WHAT IS BEING ASKED:
Give back the whole listing exactly as written, leaving out each picture.

#### MATERIAL PROVIDED

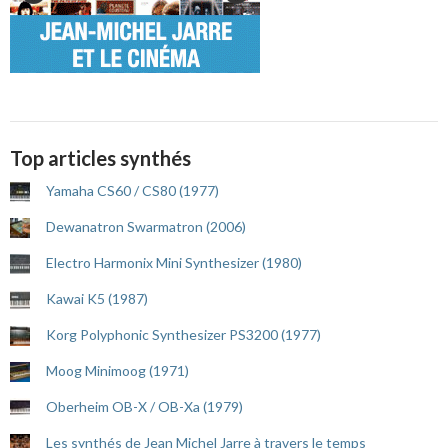
Top articles synthés
Yamaha CS60 / CS80 (1977)
Dewanatron Swarmatron (2006)
Electro Harmonix Mini Synthesizer (1980)
Kawai K5 (1987)
Korg Polyphonic Synthesizer PS3200 (1977)
Moog Minimoog (1971)
Oberheim OB-X / OB-Xa (1979)
Les synthés de Jean Michel Jarre à travers le temps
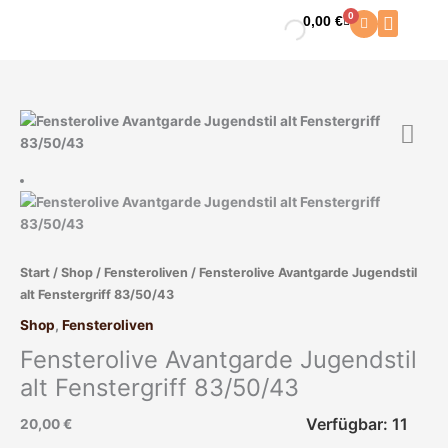
Zum
0
0,00
€
Warenkorb
Inhalt
springen
Fensterolive
Avantgarde
Jugendstil
alt
Fenstergriff
83/50/43
Menge
Start
/
Shop
/
Fensteroliven
/ Fensterolive Avantgarde Jugendstil
alt Fenstergriff 83/50/43
Shop
,
Fensteroliven
Fensterolive Avantgarde Jugendstil
alt Fenstergriff 83/50/43
Verfügbar: 11
20,00
€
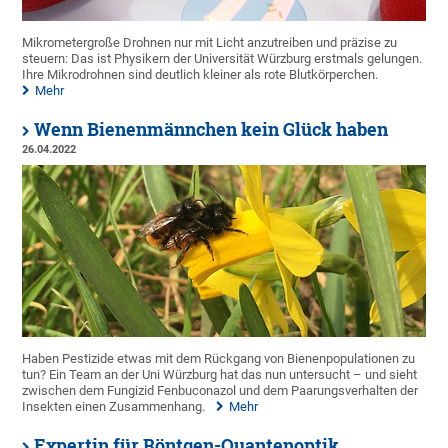
Mikrometergroße Drohnen nur mit Licht anzutreiben und präzise zu
steuern: Das ist Physikern der Universität Würzburg erstmals gelungen.
Ihre Mikrodrohnen sind deutlich kleiner als rote Blutkörperchen.
Mehr
Wenn Bienenmännchen kein Glück haben
26.04.2022
Haben Pestizide etwas mit dem Rückgang von Bienenpopulationen zu
tun? Ein Team an der Uni Würzburg hat das nun untersucht – und sieht
zwischen dem Fungizid Fenbuconazol und dem Paarungsverhalten der
Insekten einen Zusammenhang.
Mehr
Expertin für Röntgen-Quantenoptik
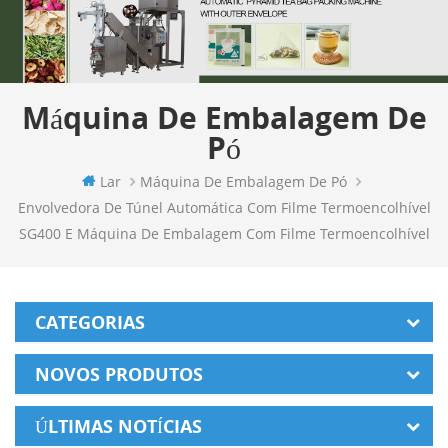
Máquina De Embalagem De
Pó
Lar
Máquina De Embalagem De Pó
Envolvedora De Túnel Automática Com Filme Termoencolhível
SG400 E Máquina De Embalagem Com Filme Termoencolhível
CATEGORIAS
NOVOS PRODUTOS
ÚLTIMAS NOTÍCIAS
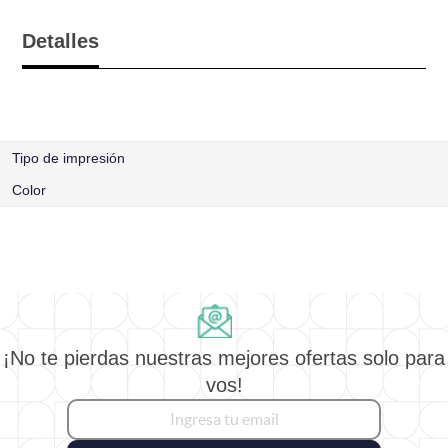
Detalles
Tipo de impresión
Color
¡No te pierdas nuestras mejores ofertas solo para
vos!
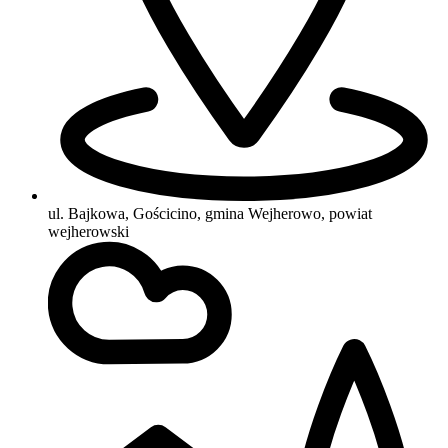
ul. Bajkowa, Gościcino, gmina Wejherowo, powiat
wejherowski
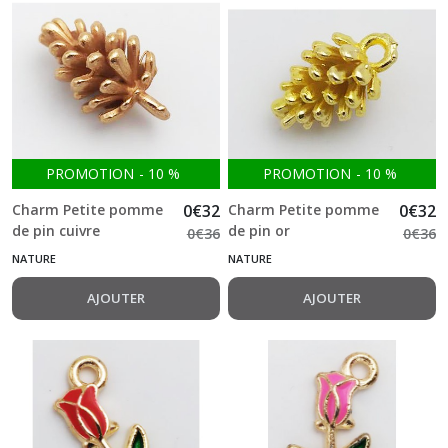
PROMOTION
-
10
%
PROMOTION
-
10
%
Charm Petite pomme
0
€
32
Charm Petite pomme
0
€
32
de pin cuivre
de pin or
0
€
36
0
€
36
NATURE
NATURE
AJOUTER
AJOUTER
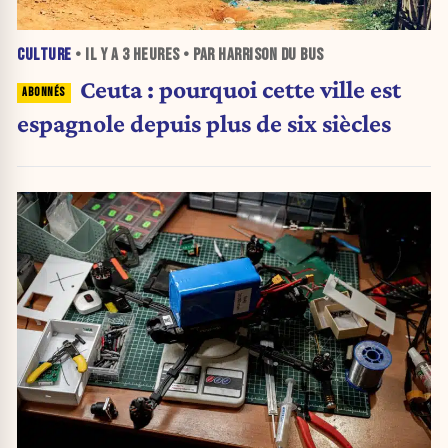
CULTURE
• IL Y A
3 HEURES
• PAR HARRISON DU BUS
Ceuta : pourquoi cette ville est
espagnole depuis plus de six siècles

########

ANSWER TO THE EXERCISE:
Top articles synthés
Yamaha CS60 / CS80 (1977)
Dewanatron Swarmatron (2006)
Electro Harmonix Mini Synthesizer (1980)
Kawai K5 (1987)
Korg Polyphonic Synthesizer PS3200 (1977)
Moog Minimoog (1971)
Oberheim OB-X / OB-Xa (1979)
Les synthés de Jean Michel Jarre à travers le temps
Zum
0
0,00
€
Warenkorb
Inhalt
springen
Fensterolive
Avantgarde
Jugendstil
alt
Fenstergriff
83/50/43
Menge
Start
/
Shop
/
Fensteroliven
/ Fensterolive Avantgarde Jugendstil
alt Fenstergriff 83/50/43
Shop
,
Fensteroliven
Fensterolive Avantgarde Jugendstil
alt Fenstergriff 83/50/43
Verfügbar: 11
20,00
€
Mikrometergroße Drohnen nur mit Licht anzutreiben und präzise zu
steuern: Das ist Physikern der Universität Würzburg erstmals gelungen.
Ihre Mikrodrohnen sind deutlich kleiner als rote Blutkörperchen.
Mehr
Wenn Bienenmännchen kein Glück haben
26.04.2022
Haben Pestizide etwas mit dem Rückgang von Bienenpopulationen zu
tun? Ein Team an der Uni Würzburg hat das nun untersucht – und sieht
zwischen dem Fungizid Fenbuconazol und dem Paarungsverhalten der
Insekten einen Zusammenhang.
Mehr
Expertin für Röntgen-Quantenoptik
Máquina De Embalagem De
Pó
Lar
Máquina De Embalagem De Pó
Envolvedora De Túnel Automática Com Filme Termoencolhível
SG400 E Máquina De Embalagem Com Filme Termoencolhível
CATEGORIAS
NOVOS PRODUTOS
ÚLTIMAS NOTÍCIAS
Detalles
Tipo de impresión
Color
¡No te pierdas nuestras mejores ofertas solo para
vos!
ul. Bajkowa, Gościcino, gmina Wejherowo, powiat
wejherowski
PROMOTION
-
10
%
PROMOTION
-
10
%
Charm Petite pomme
0
€
32
Charm Petite pomme
0
€
32
de pin cuivre
de pin or
0
€
36
0
€
36
NATURE
NATURE
AJOUTER
AJOUTER
CULTURE
• IL Y A
3 HEURES
• PAR HARRISON DU BUS
Ceuta : pourquoi cette ville est
espagnole depuis plus de six siècles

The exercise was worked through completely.